Perante a evidente progressão da doença sob corticoterapia, iniciou pulsos de ciclofosfamida e foi submetida a angioplastia das artérias renais (Figura 3) e tronco celíaco, com bom resultado angiográfico e recuperação total da função renal. Desde então manteve‐se sob corticoterapia, sem novas complicações clínicas ou evidência de progressão da doença noutros territórios arteriais.

Figura 3.

Angiografia da aorta abdominal revelando estenoses pré‐oclusivas das artérias renais esquerda e direita.

(0,07MB).
Discussão e conclusão

O caso descrito assume‐se como um exemplo paradigmático da gravidade da arterite de Takayasu, bem como da complexidade na sua abordagem diagnóstica e terapêutica.

Classicamente esta doença surge em mulheres antes dos 50 anos, no entanto, várias séries recentes mostram uma prevalência elevada de idades superiores3.

A expressão clínica desta patologia é variada, podendo ser assintomática durante vários anos, apresentar‐se sob a forma de sintomas sistémicos inespecíficos, como febre, astenia, artralgias, mialgias ou sudorese noturna e mais raramente sob a forma de eventos vasculares agudos4. Dependendo do segmento arterial afetado podem surgir perturbações da visão, cefaleias, síncope, fenómeno de Raynaud, claudicação dos membros ou assimetria de pulsos com diferencial na pressão arterial entre membros2,4.

A forma de apresentação clínica desta doente foi a doença coronária, ocorrendo esta em até um terço dos doentes com arterite de Takayasu5. Mais frequentemente existe oclusão dos ostium das artérias coronárias pela aortite, embora existam vários casos descritos de arterite coronária sem oclusão do ostium6,7. A etiopatogénese ainda não é bem compreendida, mas alguns autores sugerem que além da formação de estenoses a própria inflamação contribua para a aceleração da aterosclerose coronária8.

A hipertensão arterial é uma comorbilidade muito frequente, ocorrendo em 33‐83% dos casos4. A formação de estenoses nas artérias renais contribui para este facto, estando descritas em 20‐38% dos casos6. Embora a abordagem terapêutica destas lesões seja controversa, a angioplastia por via percutânea tem mostrado bons resultados a longo prazo no que toca à terapêutica da hipertensão arterial e melhoria da função renal2,6.

A taxa de restenose varia consoante a localização e o controlo da doença, devendo as intervenções vasculares ser realizadas preferencialmente fora das fases de exacerbação da doença9.

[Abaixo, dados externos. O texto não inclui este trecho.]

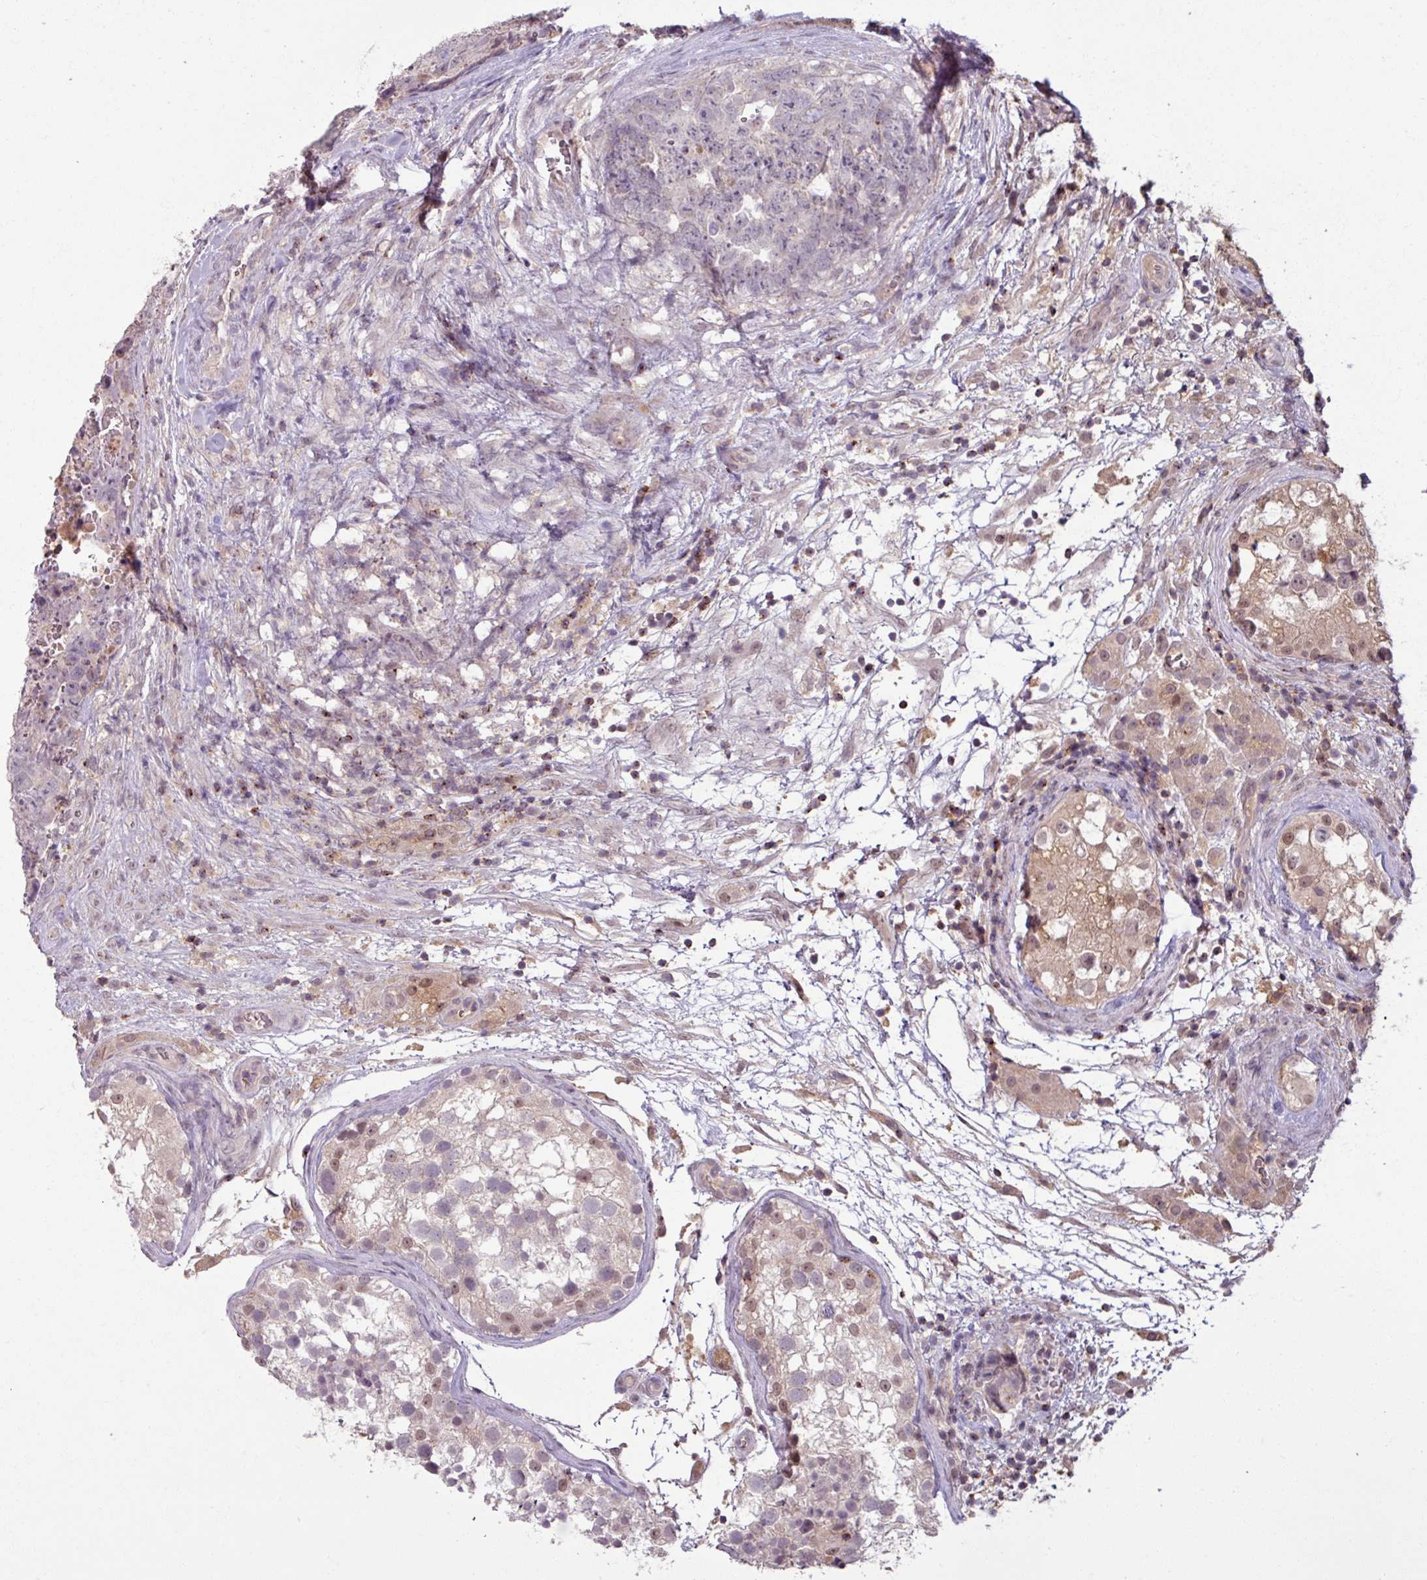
{"staining": {"intensity": "negative", "quantity": "none", "location": "none"}, "tissue": "testis cancer", "cell_type": "Tumor cells", "image_type": "cancer", "snomed": [{"axis": "morphology", "description": "Seminoma, NOS"}, {"axis": "morphology", "description": "Teratoma, malignant, NOS"}, {"axis": "topography", "description": "Testis"}], "caption": "Human seminoma (testis) stained for a protein using IHC exhibits no positivity in tumor cells.", "gene": "OR6B1", "patient": {"sex": "male", "age": 34}}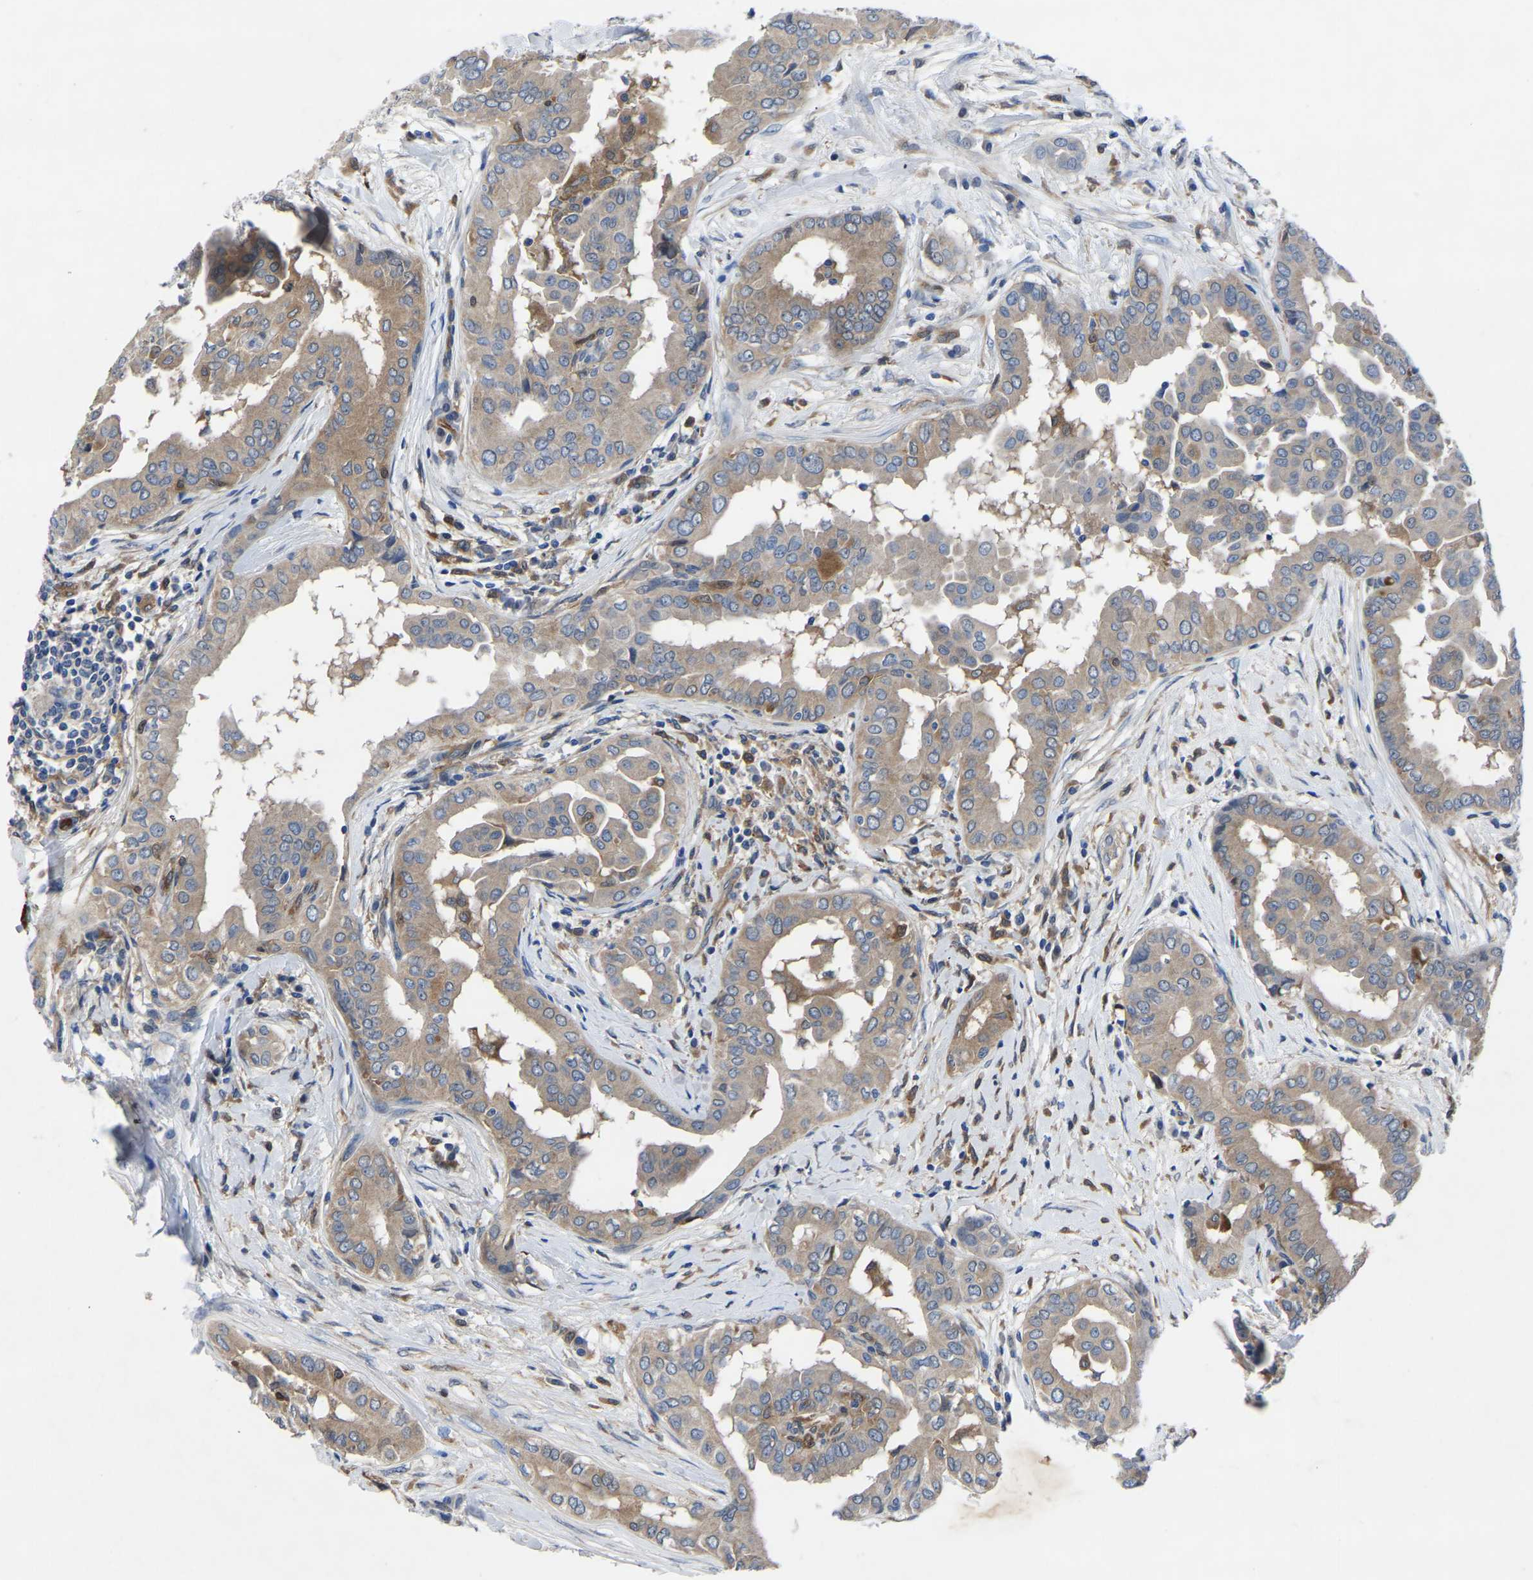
{"staining": {"intensity": "weak", "quantity": ">75%", "location": "cytoplasmic/membranous"}, "tissue": "thyroid cancer", "cell_type": "Tumor cells", "image_type": "cancer", "snomed": [{"axis": "morphology", "description": "Papillary adenocarcinoma, NOS"}, {"axis": "topography", "description": "Thyroid gland"}], "caption": "IHC histopathology image of papillary adenocarcinoma (thyroid) stained for a protein (brown), which demonstrates low levels of weak cytoplasmic/membranous staining in approximately >75% of tumor cells.", "gene": "ATG2B", "patient": {"sex": "male", "age": 33}}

Outro facto importante a assinalar neste caso foi a progressão da doença sob corticoterapia, apesar da normalização dos parâmetros inflamatórios. Vários autores têm referido a baixa sensibilidade da monitorização laboratorial, sugerindo a realização seriada de exames de imagem para melhor aferição da progressão da doença10,11. Em cerca de 50% dos casos a corticoterapia isolada não é suficiente para impedir a progressão da vasculite, sendo necessário iniciar terapêutica imunossupressora adicional2. No caso clínico descrito foi possível induzir a remissão prolongada da doença com a utilização de pulsos de ciclofosfamida. Não existe consenso atual quanto ao melhor fármaco a iniciar na doença resistente à corticoterapia, sendo a experiência com ciclofosfamida limitada, ao contrário do que acontece com outras formas de vasculite6,12.

Este caso clínico ilustra como a arterite de Takayasu continua a ser um desafio diagnóstico e terapêutico.

Responsabilidades éticasProteção de pessoas e animais

Os autores declaram que para esta investigação não se realizaram experiências em seres humanos e/ou animais.

Confidencialidade dos dados

Os autores declaram ter seguido os protocolos do seu centro de trabalho acerca da publicação dos dados de pacientes.

Direito à privacidade e consentimento escrito

Os autores declaram que não aparecem dados de pacientes neste artigo.

Conflito de interesses

Os autores declaram não haver conflito de interesses.